Primary side Secondary side
Figure 7.13 Voltage Waveform of Inverter with 15W Lamp Load
Figures 7.14 and 7.15 shows the experimental setup for different
load conditions. Depending on the solar insolation, the control circuit PC
board senses and drives the gate pulse circuit which is given to the inverter
circuit. The output of the inverter is given to the suitable transformer tapping
in the primary side in order to produce a constant secondary output required
by the load.
120
Figure 7.14 Experimental Setup with 15W Lamp Load
Figure 7.15 Experimental Setup with 60W Lamp Load
121
Figures 7.16 and 7.17 shows the output waveform of array power
versus time and array current. The graph indicates the curve drawn for two
sets of datas – one with MPPT control and the other without MPPT control.

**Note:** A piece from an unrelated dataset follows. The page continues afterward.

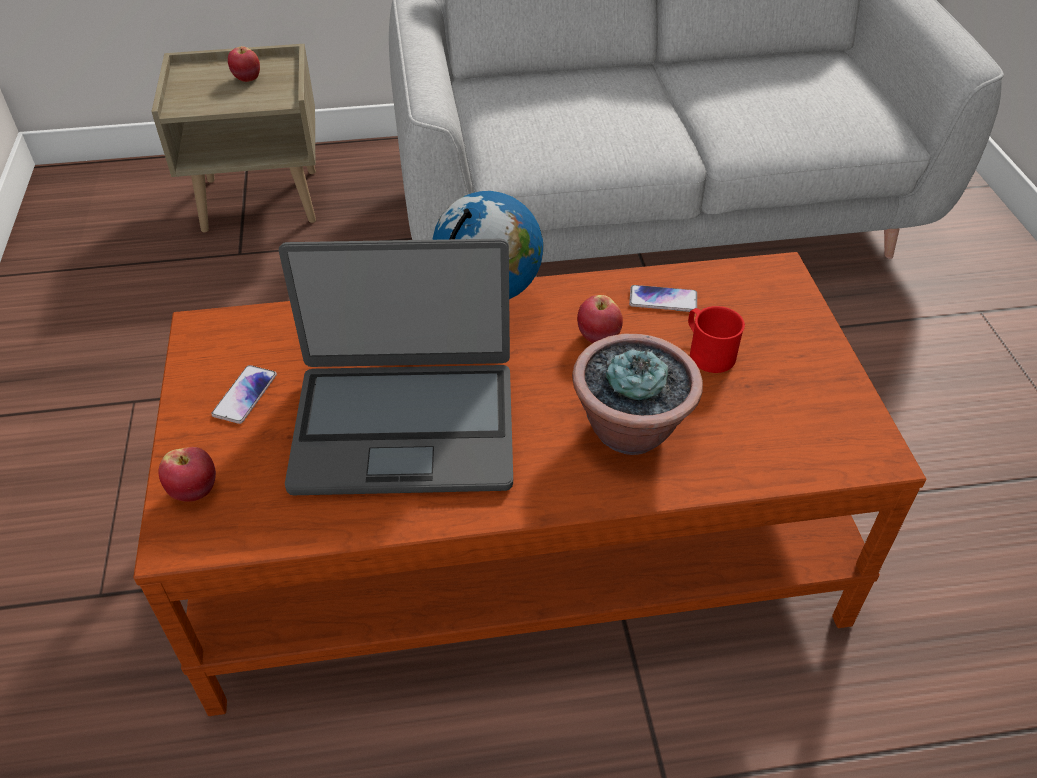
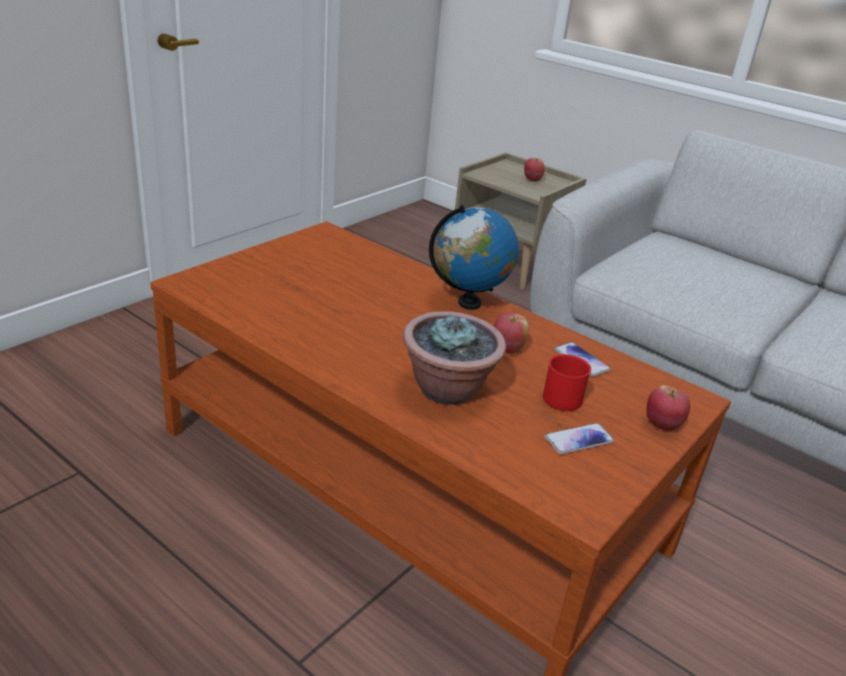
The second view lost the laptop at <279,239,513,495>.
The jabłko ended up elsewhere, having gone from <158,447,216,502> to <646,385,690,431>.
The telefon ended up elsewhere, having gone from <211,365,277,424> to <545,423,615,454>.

The graph drawn between the array power and time shows the difference in
variation in the power generated with MPPT and without MPPT during the
morning and evenings. By using the hill climbing algorithm, it is observed
that the amount of power produced by the PV generator trained using MPPT
follows the pattern of irradiance.
Figure 7.16 Output waveform of Array Power Vs Time
122
Figure 7.17 Output Waveform of Array Power Vs Array Current
7.7 CONCLUSION
The panel is trained statically using hill climbing algorithm for
maximum radiation. It predicts the maximum power point voltage and the
modulation index value. The pulse width modulation scheme is used to trigger
the gate of the switching device, which reduces the lower order harmonics at
the output of the inverter. The simulation results match with the
implementation results. The implementation complexity of the system is low
compared to the above two algorithms. The main advantage is, the system is
not array dependent and periodic tuning is not required.